Dans le Haut-Adige, la cave Alois Lageder bouscule elle aussi les conventions. Sa gamme Comets fait appel à des techniques innovantes, telles que la culture de variétés atypiques pour la région, comme la roussanne et l'assyrtiko, et l'assemblage de vins et de millésimes de manière non conventionnelle afin de créer des saveurs uniques. Clemens Lageder, qui dirige l'initiative, note que ces vins ont suscité la curiosité des consommateurs, prouvant que l'innovation peut coexister avec la qualité.

Le concept de terroir, autre pilier de la vinification traditionnelle, est en train d'être redéfini. Travis Braithwaite, fondateur de Pangaea, crée des vins en assemblant des raisins provenant de cinq pays différents, dont le Malbec de Mendoza et le Merlot de Bordeaux. Cette approche remet en question l'idée selon laquelle le caractère d'un vin doit être lié à une région spécifique ou à des cépages locaux, en se concentrant plutôt sur la création de saveurs uniques pour les consommateurs modernes.

En Australie, Nicolas Peterkin de L.A.S. Vino pousse l'influence maritime à l'extrême en immergeant les raisins dans l'eau de mer avant la fermentation. Ce procédé permet non seulement de mettre en valeur la salinité naturelle du cépage Vermentino, mais aussi de produire un vin aux caractéristiques distinctes qui a rapidement suscité l'intérêt des consommateurs.

L'utilisation de nouveaux ingrédients gagne également du terrain. En Nouvelle-Zélande, Erica Crawford, de Loveblock Wine, utilise des tanins de thé vert au lieu de sulfites, dans le but non seulement de préserver le vin de manière naturelle, mais aussi d'explorer de nouvelles textures et saveurs. En Australie, Amber Ochata, de Ochata Barrels, incorpore des herbes et des fleurs de son jardin dans la fermentation, créant ainsi des vins aux arômes délicats, frais et floraux.

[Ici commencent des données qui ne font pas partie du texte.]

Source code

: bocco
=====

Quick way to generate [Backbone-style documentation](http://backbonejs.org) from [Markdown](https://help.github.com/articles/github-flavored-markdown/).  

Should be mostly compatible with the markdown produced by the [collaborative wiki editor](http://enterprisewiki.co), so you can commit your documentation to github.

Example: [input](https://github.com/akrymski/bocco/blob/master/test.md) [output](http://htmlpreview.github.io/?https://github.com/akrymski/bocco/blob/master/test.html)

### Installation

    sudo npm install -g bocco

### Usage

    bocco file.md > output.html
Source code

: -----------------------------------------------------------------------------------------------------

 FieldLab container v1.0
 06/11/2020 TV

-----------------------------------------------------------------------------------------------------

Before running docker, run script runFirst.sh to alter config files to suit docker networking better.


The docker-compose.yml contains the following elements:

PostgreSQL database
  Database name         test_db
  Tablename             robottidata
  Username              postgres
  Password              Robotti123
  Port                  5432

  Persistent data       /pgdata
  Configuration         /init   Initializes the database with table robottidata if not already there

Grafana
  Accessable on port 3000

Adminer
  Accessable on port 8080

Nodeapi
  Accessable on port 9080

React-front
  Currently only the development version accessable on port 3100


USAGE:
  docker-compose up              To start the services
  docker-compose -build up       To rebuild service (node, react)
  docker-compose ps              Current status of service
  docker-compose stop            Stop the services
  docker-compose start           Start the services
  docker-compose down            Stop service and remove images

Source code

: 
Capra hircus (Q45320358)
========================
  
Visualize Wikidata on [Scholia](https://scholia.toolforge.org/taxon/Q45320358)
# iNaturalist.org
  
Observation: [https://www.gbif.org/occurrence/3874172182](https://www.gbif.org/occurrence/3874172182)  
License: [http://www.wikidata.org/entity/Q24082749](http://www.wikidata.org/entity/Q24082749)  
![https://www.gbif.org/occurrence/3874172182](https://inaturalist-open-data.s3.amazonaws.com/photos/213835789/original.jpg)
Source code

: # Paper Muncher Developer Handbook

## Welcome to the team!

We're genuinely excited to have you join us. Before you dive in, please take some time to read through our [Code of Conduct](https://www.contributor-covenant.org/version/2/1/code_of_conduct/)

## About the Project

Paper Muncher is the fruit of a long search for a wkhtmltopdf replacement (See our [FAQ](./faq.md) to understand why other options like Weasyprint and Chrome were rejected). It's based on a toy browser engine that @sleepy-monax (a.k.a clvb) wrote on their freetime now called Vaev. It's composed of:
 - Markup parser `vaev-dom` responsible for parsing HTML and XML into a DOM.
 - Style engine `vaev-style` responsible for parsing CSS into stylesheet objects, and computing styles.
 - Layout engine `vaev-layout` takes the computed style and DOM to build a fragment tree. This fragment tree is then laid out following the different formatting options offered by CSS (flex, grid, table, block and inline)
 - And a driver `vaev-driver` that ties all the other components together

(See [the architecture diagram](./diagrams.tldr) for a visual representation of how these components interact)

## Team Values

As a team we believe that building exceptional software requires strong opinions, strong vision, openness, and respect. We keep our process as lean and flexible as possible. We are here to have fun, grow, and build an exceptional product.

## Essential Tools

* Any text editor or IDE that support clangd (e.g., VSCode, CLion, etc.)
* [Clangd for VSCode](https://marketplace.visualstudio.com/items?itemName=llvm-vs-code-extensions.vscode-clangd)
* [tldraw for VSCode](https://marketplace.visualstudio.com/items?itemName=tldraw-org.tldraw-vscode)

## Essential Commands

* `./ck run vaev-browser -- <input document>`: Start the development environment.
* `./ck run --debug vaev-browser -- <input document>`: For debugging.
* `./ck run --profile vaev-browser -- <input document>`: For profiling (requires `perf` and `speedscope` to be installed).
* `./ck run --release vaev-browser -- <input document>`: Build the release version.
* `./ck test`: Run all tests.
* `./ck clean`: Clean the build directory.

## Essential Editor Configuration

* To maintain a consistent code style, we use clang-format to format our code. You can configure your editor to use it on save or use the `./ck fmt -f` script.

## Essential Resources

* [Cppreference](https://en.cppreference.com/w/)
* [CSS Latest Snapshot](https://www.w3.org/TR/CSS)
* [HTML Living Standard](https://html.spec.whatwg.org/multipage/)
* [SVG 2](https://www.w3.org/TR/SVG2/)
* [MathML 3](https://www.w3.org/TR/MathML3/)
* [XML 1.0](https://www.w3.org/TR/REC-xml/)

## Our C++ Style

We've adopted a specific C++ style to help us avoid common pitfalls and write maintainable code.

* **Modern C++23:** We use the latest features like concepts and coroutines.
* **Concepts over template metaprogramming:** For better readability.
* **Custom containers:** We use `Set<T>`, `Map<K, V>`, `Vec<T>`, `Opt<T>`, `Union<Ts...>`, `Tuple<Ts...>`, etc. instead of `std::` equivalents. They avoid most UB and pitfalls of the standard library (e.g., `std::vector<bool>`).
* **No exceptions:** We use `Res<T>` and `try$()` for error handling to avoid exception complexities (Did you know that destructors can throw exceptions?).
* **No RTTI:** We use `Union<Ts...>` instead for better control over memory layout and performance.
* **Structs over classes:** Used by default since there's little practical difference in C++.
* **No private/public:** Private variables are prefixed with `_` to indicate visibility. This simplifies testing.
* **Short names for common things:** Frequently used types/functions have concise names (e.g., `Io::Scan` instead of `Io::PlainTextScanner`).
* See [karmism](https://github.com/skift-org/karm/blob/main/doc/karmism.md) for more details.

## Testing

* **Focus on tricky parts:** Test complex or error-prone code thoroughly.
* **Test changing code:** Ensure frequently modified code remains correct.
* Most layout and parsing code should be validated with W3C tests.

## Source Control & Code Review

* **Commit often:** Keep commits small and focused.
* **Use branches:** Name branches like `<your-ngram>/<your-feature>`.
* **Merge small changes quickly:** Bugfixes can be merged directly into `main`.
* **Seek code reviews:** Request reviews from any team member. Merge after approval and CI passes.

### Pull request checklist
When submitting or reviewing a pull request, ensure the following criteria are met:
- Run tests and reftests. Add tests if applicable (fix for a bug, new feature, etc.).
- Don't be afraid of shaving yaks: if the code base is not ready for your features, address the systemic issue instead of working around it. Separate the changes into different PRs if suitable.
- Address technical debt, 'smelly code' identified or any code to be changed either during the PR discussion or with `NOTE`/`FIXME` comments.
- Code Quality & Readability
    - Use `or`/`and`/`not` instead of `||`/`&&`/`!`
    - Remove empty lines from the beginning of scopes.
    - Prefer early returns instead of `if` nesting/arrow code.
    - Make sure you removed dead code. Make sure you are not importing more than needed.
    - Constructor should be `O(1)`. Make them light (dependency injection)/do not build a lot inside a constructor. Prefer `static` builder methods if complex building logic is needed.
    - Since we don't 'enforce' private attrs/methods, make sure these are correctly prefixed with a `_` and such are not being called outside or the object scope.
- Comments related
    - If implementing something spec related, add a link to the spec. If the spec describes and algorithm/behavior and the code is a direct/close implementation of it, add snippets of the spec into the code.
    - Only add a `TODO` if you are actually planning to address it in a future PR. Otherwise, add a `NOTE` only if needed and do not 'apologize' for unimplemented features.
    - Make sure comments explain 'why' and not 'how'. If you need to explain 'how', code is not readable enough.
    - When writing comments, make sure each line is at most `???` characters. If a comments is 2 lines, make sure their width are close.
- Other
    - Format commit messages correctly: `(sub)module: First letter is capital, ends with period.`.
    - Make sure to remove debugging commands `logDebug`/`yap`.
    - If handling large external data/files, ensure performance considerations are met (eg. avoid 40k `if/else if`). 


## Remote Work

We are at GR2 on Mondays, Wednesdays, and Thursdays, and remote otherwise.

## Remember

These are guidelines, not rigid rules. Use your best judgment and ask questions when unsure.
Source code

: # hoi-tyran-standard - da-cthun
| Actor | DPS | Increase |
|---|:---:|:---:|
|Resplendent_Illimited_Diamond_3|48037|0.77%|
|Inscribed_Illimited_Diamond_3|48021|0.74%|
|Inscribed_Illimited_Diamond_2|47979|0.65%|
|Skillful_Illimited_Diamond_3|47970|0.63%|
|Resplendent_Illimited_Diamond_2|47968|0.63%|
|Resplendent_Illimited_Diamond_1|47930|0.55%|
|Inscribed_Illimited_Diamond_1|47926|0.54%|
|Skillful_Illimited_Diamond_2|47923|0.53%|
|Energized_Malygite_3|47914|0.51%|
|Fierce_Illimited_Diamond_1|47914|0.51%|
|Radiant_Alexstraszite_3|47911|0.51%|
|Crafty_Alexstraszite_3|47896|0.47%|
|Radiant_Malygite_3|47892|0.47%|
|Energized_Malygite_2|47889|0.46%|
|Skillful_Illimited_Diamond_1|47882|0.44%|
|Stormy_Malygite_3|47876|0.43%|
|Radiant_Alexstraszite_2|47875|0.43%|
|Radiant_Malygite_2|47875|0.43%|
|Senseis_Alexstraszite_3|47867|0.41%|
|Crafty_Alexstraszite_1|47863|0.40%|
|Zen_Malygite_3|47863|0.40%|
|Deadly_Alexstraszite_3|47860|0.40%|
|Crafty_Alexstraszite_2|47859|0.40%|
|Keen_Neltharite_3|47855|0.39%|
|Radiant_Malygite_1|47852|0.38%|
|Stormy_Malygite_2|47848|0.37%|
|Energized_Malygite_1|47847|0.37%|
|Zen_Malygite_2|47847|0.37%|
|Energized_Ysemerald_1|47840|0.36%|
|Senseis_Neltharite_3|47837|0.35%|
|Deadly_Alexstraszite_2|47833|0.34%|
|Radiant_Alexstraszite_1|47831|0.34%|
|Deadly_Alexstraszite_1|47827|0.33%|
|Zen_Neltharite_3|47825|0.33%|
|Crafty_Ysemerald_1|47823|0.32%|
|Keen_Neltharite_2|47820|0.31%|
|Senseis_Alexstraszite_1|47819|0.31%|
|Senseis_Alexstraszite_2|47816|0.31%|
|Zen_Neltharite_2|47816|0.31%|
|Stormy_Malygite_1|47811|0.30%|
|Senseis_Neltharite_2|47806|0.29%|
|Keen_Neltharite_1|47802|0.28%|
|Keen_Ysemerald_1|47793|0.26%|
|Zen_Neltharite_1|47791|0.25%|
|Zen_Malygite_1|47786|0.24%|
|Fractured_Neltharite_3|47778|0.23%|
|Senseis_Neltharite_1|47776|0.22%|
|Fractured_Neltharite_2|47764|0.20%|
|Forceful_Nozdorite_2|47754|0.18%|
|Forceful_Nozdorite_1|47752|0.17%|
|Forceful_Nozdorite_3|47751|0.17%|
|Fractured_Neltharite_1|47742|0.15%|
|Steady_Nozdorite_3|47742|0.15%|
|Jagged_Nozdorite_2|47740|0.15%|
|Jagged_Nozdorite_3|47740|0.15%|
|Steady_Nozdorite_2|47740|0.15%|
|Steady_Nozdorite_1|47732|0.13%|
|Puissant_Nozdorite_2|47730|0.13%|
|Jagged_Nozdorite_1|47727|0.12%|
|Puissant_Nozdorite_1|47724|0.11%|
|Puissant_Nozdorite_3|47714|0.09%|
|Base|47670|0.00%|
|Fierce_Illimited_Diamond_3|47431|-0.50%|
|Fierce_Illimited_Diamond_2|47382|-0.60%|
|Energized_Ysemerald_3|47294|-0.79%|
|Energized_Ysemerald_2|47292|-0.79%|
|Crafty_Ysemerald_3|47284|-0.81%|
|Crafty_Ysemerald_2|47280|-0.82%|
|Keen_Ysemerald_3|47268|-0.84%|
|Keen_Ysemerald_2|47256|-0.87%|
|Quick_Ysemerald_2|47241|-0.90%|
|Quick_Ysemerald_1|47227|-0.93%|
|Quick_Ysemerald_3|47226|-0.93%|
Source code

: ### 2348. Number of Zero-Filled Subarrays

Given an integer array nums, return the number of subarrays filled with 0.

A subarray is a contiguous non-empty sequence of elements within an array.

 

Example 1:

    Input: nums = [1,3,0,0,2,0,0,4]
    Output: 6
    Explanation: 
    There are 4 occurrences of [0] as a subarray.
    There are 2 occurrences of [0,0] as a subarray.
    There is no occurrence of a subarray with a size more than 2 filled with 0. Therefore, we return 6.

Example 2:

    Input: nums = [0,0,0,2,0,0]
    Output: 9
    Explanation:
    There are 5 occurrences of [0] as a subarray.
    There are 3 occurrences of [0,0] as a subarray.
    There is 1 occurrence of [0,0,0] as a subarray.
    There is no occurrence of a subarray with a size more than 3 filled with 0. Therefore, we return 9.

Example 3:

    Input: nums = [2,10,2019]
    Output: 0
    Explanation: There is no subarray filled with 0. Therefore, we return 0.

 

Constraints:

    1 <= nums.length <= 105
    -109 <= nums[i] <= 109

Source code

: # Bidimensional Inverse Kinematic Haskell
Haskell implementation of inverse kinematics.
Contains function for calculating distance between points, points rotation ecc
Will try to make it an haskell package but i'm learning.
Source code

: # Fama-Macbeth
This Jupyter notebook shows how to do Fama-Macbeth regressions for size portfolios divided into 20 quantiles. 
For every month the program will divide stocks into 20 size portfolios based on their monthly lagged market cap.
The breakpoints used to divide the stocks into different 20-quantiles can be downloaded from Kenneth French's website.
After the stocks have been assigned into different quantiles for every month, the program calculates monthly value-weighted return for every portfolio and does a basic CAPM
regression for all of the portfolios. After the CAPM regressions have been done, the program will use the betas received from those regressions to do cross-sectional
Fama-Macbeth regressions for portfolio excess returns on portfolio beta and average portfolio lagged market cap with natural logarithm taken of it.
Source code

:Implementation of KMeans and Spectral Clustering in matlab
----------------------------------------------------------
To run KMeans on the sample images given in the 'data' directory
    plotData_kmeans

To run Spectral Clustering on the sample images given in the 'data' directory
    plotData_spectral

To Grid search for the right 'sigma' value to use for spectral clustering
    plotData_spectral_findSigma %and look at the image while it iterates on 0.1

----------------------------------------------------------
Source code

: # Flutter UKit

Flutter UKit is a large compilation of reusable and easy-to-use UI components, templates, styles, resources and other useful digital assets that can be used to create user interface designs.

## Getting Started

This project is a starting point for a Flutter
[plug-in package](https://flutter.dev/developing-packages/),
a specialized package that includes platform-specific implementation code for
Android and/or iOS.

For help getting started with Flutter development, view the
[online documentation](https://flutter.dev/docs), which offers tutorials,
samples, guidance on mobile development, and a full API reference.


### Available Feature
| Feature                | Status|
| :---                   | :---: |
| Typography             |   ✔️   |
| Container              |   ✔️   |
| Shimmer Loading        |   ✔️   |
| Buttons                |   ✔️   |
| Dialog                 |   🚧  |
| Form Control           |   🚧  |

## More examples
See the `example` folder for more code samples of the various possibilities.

Ces innovations témoignent d'une volonté d'impliquer les consommateurs tout en démontrant que les barrières mentales souvent imposées par les producteurs peuvent être brisées dans la quête de l'inconnu. Sans sacrifier l'authenticité, ces approches visent à établir un lien avec les consommateurs par le biais de nouvelles expériences sensorielles. Alors que le marché évolue, l'industrie du vin prouve sa capacité d'adaptation et ouvre la voie à une ère où tradition et créativité prospèrent ensemble.